Sayın Rauf Denktaş’a yönelik sert ifadeler kullanan ve, “İktidara gelirsek, Cumhurbaşkanı'nı müzakereci görevinden azledip görüşmeleri hükümetin yürütmesini sağlarız. Biz daha önce 'görüşmeleri hükümet yürütmeli' diye bir tasarı getirmiştik. Çünkü yürütme erki hükümete aittir. Seçimler de bunun için fırsattır. Böylece hem Cumhurbaşkanı'nı müzakereci görevinden azletmiş oluruz, hem de müzakereler için bir heyet atayarak görüşmeleri hükümetin yürütmesini sağlarız” (NTV-14 Aralık 2003) diyen Talat, şimdi “Müzakereleri cumhurbaşkanı olarak ben yürütüyorum” diyor... (21 Nisan 2009-TAK)
Devam ediyor, sayın Cumhurbaşkanı (muhalefet lideriyken); "Bizim iddiamız şudur; görüşmeleri hükümetin yürütmesi gerekir. Meclis birisini görevlendirebilir. Ama her şeyden önemlisi Cumhurbaşkanı'nın görüşmeleri yürütmesi doğru bir yöntem değildir. Çünkü bizim Anayasamıza göre Cumhurbaşkanı yaptığı işlerden sorumlu değildir, sorumsuzdur. Denktaş Bey'le bu iş olmaz. Sorumsuz biri olduğu için böylesine sorumluluk gerektiren bir anlaşmayı yapması da mümkün değildir." (21 Aralık 2003-Milliyet)
Bu sözler arşivlerde duruyor.
Kısa bir süre içinde Talat’ın değişimini anlamak mümkün değil!

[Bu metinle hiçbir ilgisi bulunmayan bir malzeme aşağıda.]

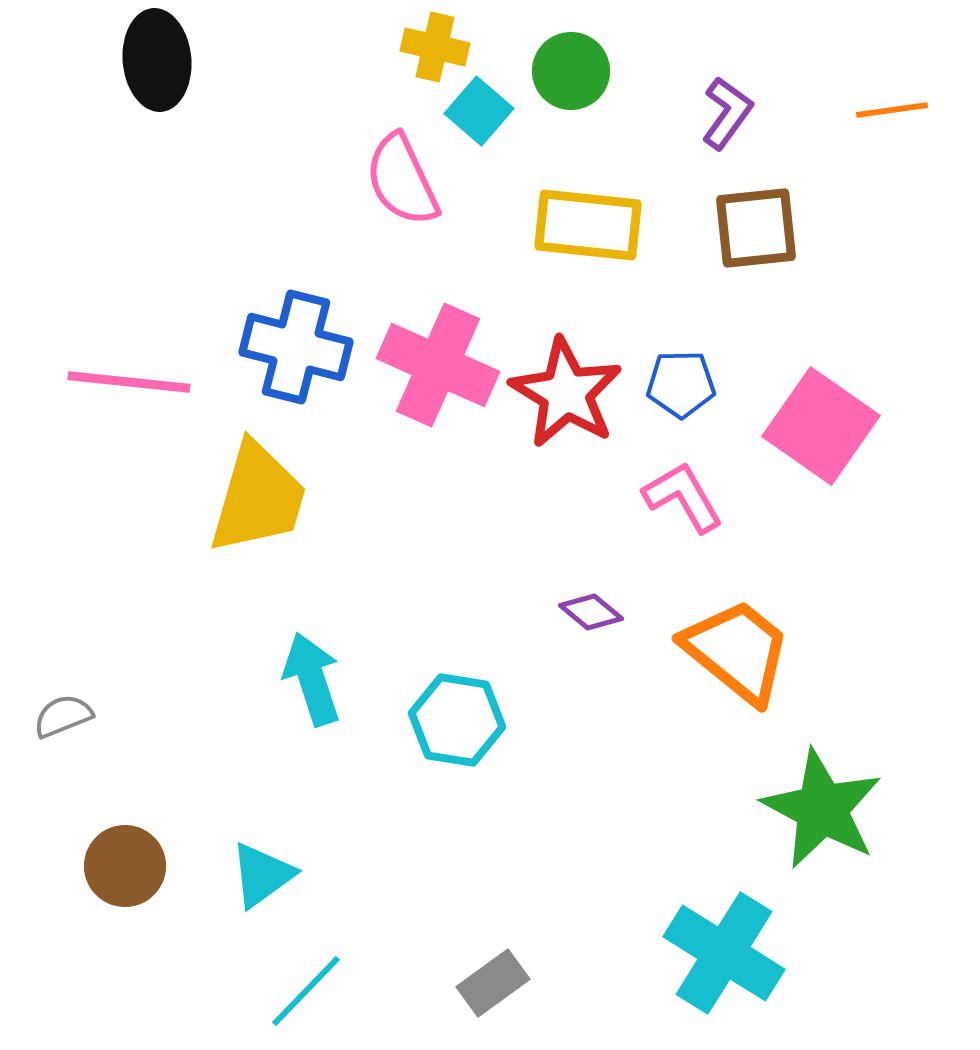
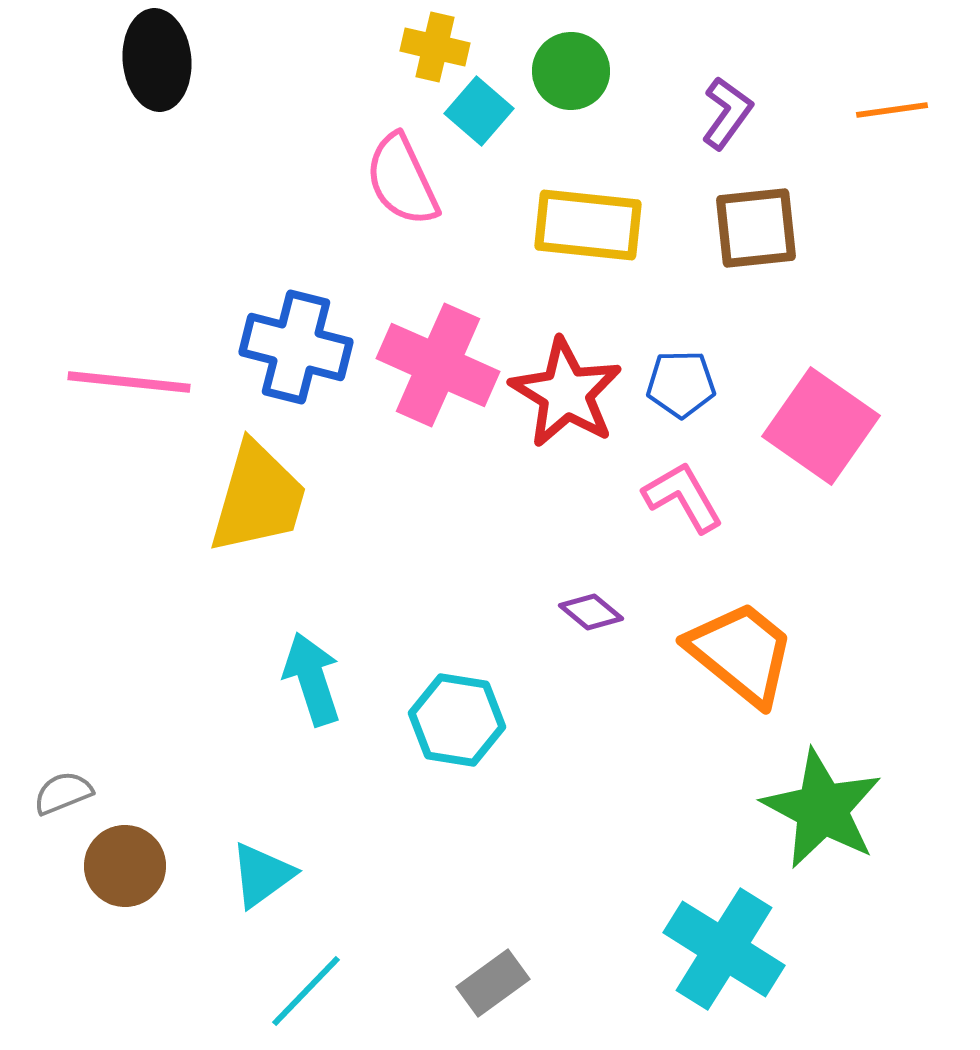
orange trapezoid: moved 4 px right, 2 px down
gray semicircle: moved 77 px down
cyan cross: moved 4 px up
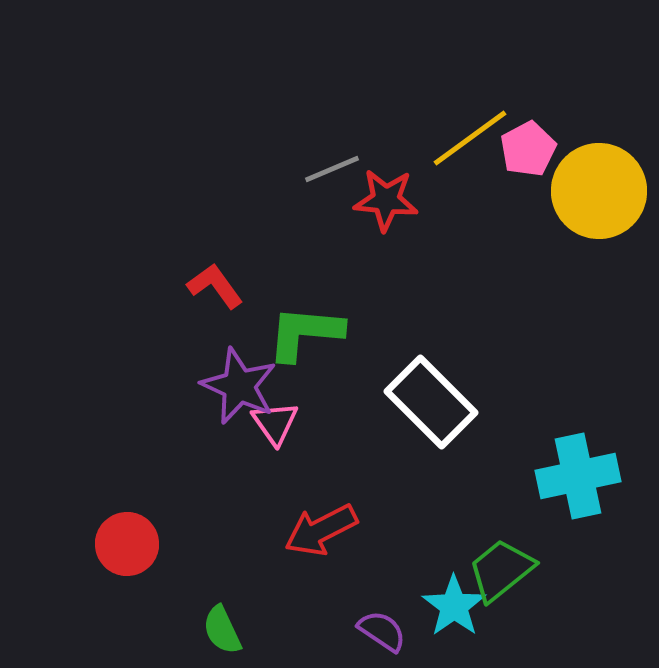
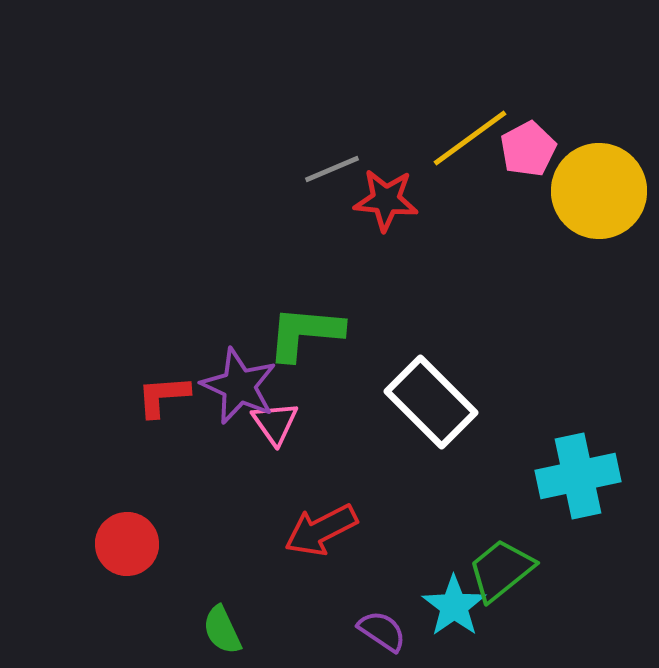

Açıkcası bu sözleri karşılaştırdıktan sonra, “yetkiyi” ele geçirenlerin nasıl değiştiğine “tanıklık” ediyorsunuz.
Bir zamanlar KARA dediğine bugün AK diyenler, ne yazık ki, hayatın bir parçası haline geldi.
Bunu değiştirmek ise, Kıbrıs Türk halkının iradesine nasip oldu, olacak!
Son olarak; yaşananlardan sonra; Talat'ın "teşalının" arkasında, Rum lider sayın Dimitris Hristofyas’la “baş başa” yapılan “gizli görüşmelerin” açığa çıkmasından mı çekiniliyor?” sorusu akla gelmiyor da değil!